Retrieval and analysis of Arctic albedo from NOAA / AVHRR data

极地海冰反照率直接影响极区的热收支,反照率的变化对地气系统热量收支平衡及气候变化等的研究具有重要意义。本文采用由美国国家海洋与大气管理局NOAA(National Oceanic and Atmospheric Administration)发射的NOAA卫星携带的先进的甚高分辨率辐射仪AVHRR(Advanced Very High Resolution Radiometer)Level-1B(L1B)数据,经宽带反射率转换、各向异性校正、大气订正、云检测等处理,得到4km宽带晴空地表反照率产品。将AVHRR反照率与北冰洋地表热收支SHEBA(Surface Heat Budget of the Arctic Ocean)实验数据进行印证,印证结果显示在冰雪冻结期二者平均偏差为-0.07,标准偏差为0.05。本文处理了2008年—2010年的AVHRR数据,结合第4次北极科学考察现场观测数据研究了北极冰面月平均反照率的变化,从降雪和冰脊两个方面分析了反照率的变化,结果显示反照率在冰雪融化过程中变化约为0.3,变化较大且较为迅速,表面粗糙的多年冰海域和较为平滑的一年冰海域的反照率在雪融化时期变化约为0.2且变化相对缓慢。
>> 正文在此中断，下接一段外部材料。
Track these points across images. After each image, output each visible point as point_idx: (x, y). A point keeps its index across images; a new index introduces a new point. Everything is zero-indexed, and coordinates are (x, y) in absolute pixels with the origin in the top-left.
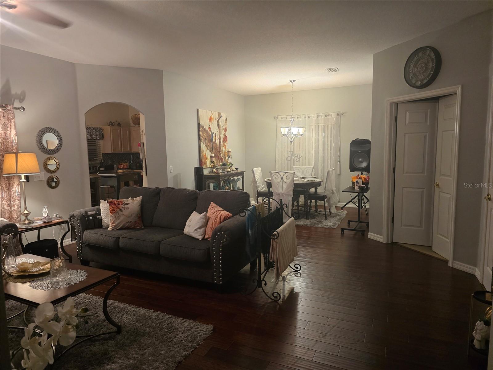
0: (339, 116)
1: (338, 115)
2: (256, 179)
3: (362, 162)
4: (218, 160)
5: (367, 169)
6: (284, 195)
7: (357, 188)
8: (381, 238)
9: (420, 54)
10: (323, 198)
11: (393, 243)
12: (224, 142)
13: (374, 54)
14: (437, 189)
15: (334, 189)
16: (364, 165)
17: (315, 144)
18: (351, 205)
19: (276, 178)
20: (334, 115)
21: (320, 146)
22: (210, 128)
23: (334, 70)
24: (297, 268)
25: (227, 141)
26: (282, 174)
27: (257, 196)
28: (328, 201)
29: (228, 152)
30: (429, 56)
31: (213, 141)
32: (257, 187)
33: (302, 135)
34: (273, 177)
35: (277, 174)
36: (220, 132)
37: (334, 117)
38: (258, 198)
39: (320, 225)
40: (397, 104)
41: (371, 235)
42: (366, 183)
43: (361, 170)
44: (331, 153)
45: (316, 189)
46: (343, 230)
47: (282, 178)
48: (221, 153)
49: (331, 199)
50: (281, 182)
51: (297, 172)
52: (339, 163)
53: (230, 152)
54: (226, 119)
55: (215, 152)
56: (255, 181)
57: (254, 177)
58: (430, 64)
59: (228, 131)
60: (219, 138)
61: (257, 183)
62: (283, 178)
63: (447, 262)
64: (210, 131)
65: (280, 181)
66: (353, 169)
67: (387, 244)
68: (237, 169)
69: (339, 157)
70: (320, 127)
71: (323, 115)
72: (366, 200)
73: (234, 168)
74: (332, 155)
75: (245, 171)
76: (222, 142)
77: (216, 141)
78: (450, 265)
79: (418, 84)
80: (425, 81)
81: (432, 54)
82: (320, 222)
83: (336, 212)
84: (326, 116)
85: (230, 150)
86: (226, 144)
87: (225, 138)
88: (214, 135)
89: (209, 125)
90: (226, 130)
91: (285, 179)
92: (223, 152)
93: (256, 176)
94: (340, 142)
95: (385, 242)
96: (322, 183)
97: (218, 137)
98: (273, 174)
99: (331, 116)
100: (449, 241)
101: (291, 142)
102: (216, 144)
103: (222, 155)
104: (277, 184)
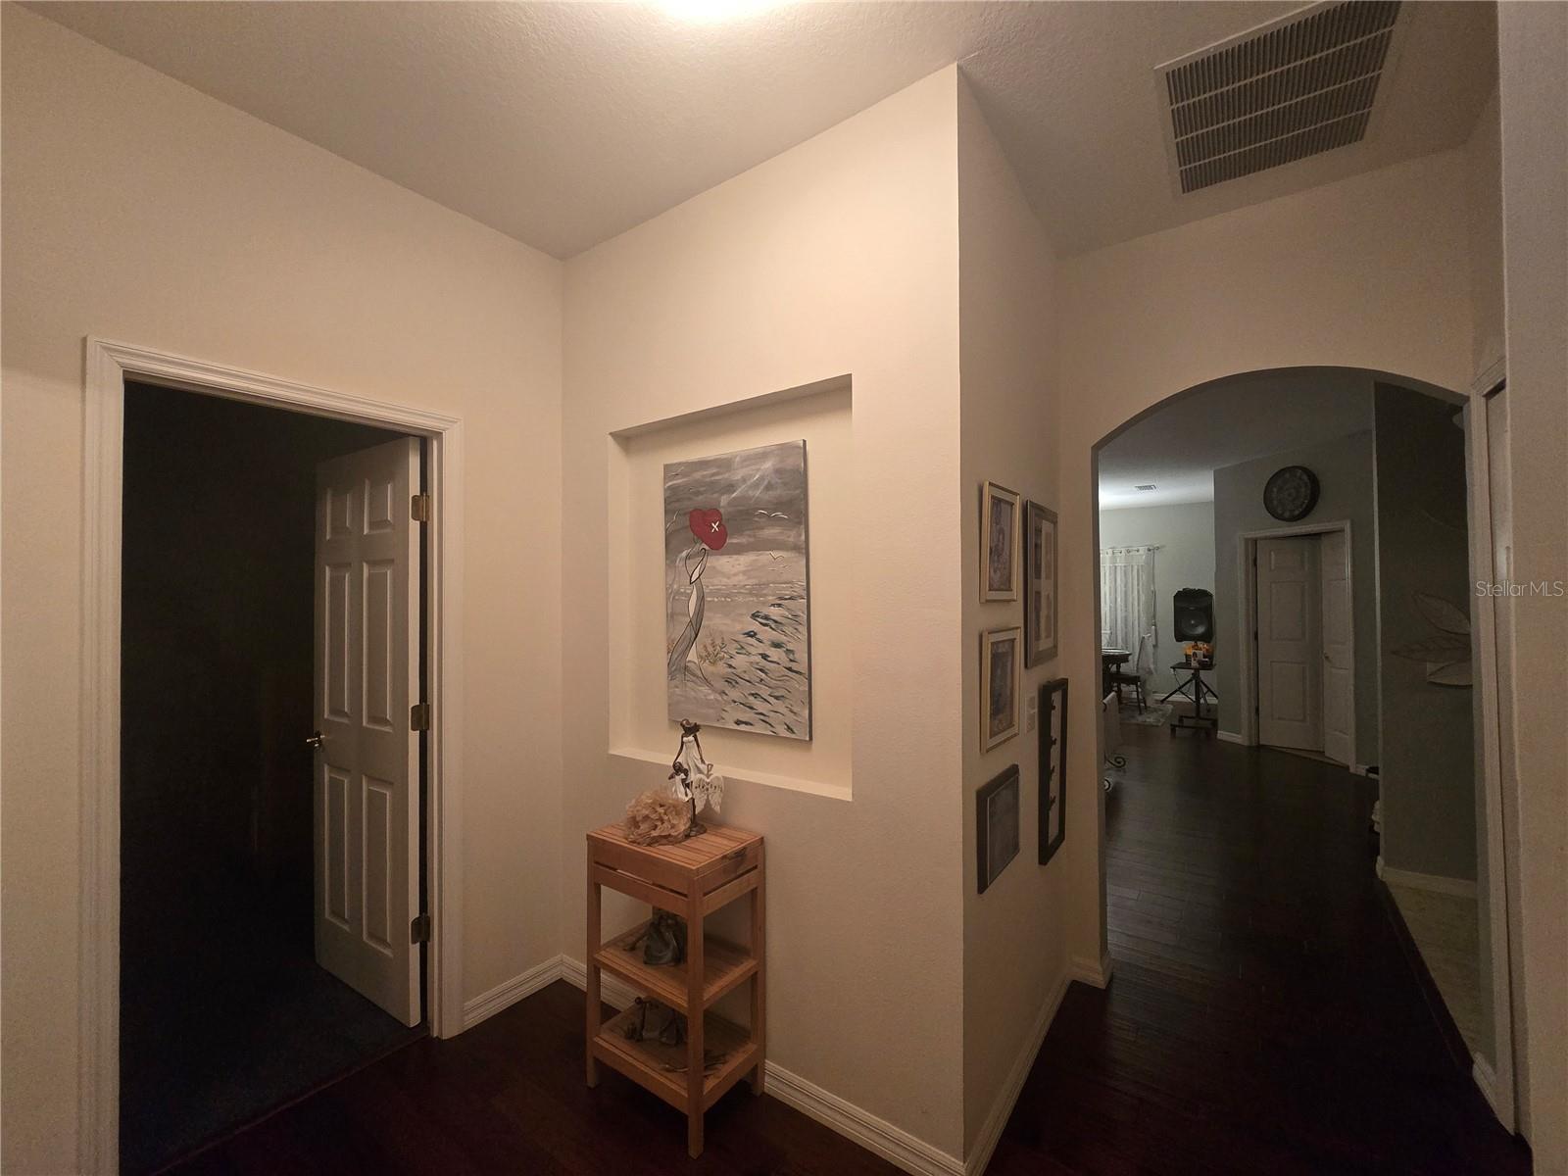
0: (1152, 552)
1: (1150, 550)
3: (1196, 626)
5: (1207, 637)
7: (1194, 664)
8: (1239, 739)
9: (1287, 475)
10: (1133, 680)
11: (1260, 747)
13: (1215, 472)
14: (1326, 664)
15: (1152, 667)
16: (1200, 630)
17: (1110, 595)
18: (1178, 697)
20: (1143, 550)
21: (1119, 600)
23: (1149, 487)
24: (1119, 763)
28: (1143, 686)
30: (1300, 479)
37: (1142, 553)
39: (1133, 721)
40: (1255, 541)
41: (1222, 735)
42: (1209, 655)
43: (1196, 639)
44: (1139, 611)
45: (1118, 667)
46: (1173, 728)
49: (1148, 683)
52: (1154, 627)
58: (1303, 490)
63: (1348, 768)
66: (1180, 637)
67: (1249, 747)
69: (1154, 617)
70: (1119, 568)
71: (1123, 550)
72: (1205, 690)
74: (1142, 615)
78: (1352, 770)
79: (1287, 515)
80: (1297, 512)
81: (1305, 477)
82: (1133, 717)
83: (1156, 706)
84: (1129, 552)
94: (1154, 593)
95: (1246, 743)
96: (1130, 658)
99: (1138, 551)
100: (1350, 739)
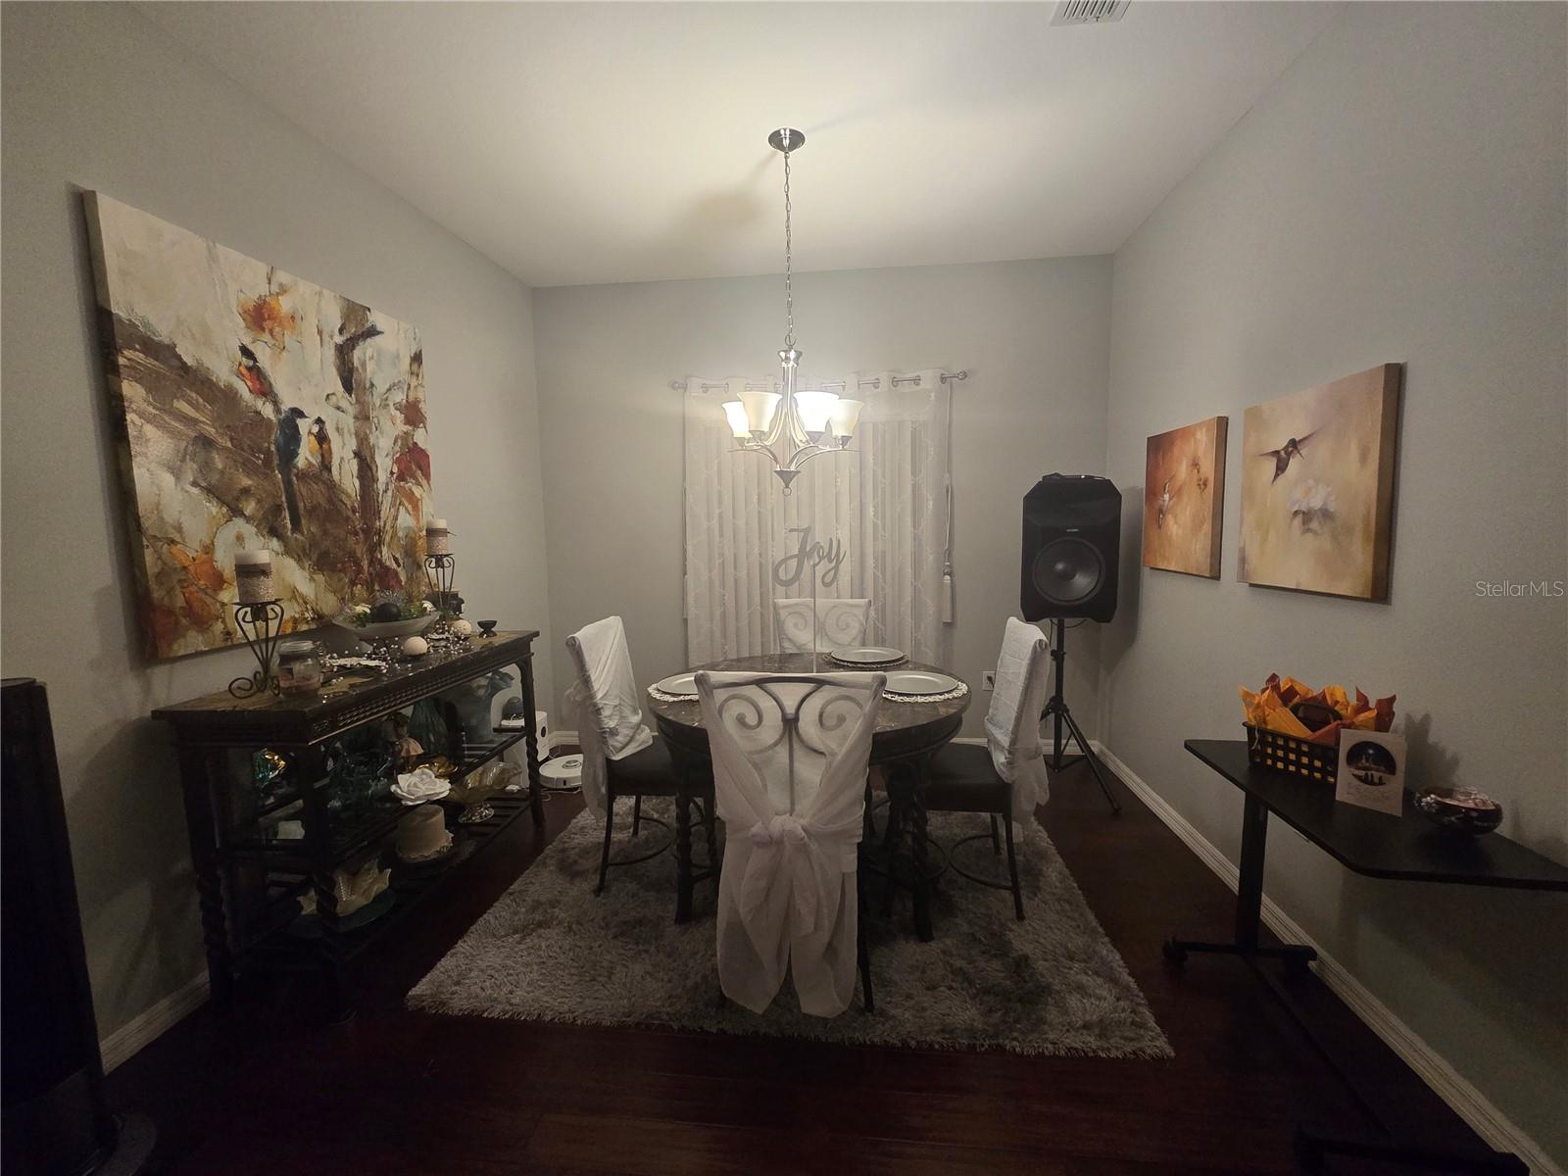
0: (947, 385)
1: (943, 379)
2: (599, 695)
3: (1068, 577)
4: (353, 583)
6: (814, 847)
12: (401, 478)
17: (851, 498)
19: (741, 721)
20: (929, 380)
21: (871, 511)
22: (256, 373)
25: (427, 476)
26: (790, 695)
27: (603, 790)
29: (432, 533)
31: (301, 462)
32: (603, 736)
33: (845, 440)
34: (720, 712)
35: (753, 691)
36: (363, 417)
37: (929, 387)
38: (611, 800)
43: (1073, 611)
44: (917, 538)
47: (790, 723)
48: (380, 543)
50: (782, 753)
51: (796, 625)
52: (948, 577)
53: (444, 532)
54: (417, 358)
55: (325, 533)
56: (588, 709)
57: (586, 681)
59: (429, 422)
60: (357, 454)
61: (606, 712)
62: (796, 719)
64: (265, 390)
65: (776, 744)
66: (1037, 606)
68: (487, 627)
69: (950, 553)
71: (882, 378)
73: (465, 625)
74: (925, 550)
75: (537, 634)
76: (382, 476)
77: (326, 466)
84: (895, 383)
85: (441, 524)
86: (417, 491)
87: (413, 462)
88: (304, 426)
89: (246, 352)
90: (413, 414)
91: (808, 726)
92: (400, 534)
93: (593, 678)
94: (951, 491)
97: (353, 444)
98: (720, 695)
99: (917, 381)
101: (786, 477)
102: (332, 487)
103: (385, 554)
104: (756, 766)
研究结果表明,由冰雪融化引起的反照率变化较为快速且幅度较大,是引起北极反照率变化的主导因素。

Surface albedo in the Arctic is one of the most important factors influencing the polar heat budget. The impact of varia- tions of the Arctic sea ice albedo on the heat budget of the earth-atmosphere system and on global climate change is significant. In this paper, the surface albedo in the Arctic was derived using the Level-lB （L1 B） data from the advanced very high resolution radiometer （AVHRR） onboard the National Oceanic and Atmospheric Administration （NOAA） polar-orbiting satellites. We applied narrow-to-broadband conversion, anisotropic correction, atmospheric correction, and cloud detection to the satellite data, and obtained broadband surface albedo products in clear conditions with a 4 km spatial resolution. Comparisons between the AVHRR albedo products and in situ measurements collected during the Surface Heat Budget of the Arctic Ocean （SHEBA） project showed a bias of -0.07 and a standard deviation of 0.05 during the spring-winter season. Monthly averaged NOAA/AVHRR surface albedo data from 2008 to 2010, combined with in situ measurements from the fourth Chinese Arctic research expedition, were used to study the variation of the Arctic sea ice albedo. The influence of snowfall and ice ridges on the variation of surface albedo was analyzed. The albedo decreased significantly and rapidly by about 03 when the snow was melting. Comparing between the albedo variations in the rough multi-year ice area and smooth first-year ice area shows an albedo difference of 0.2 during the melting season. The results indicate that the melting of snow and ice was the dominant factor for the variation of the Arctic albedo.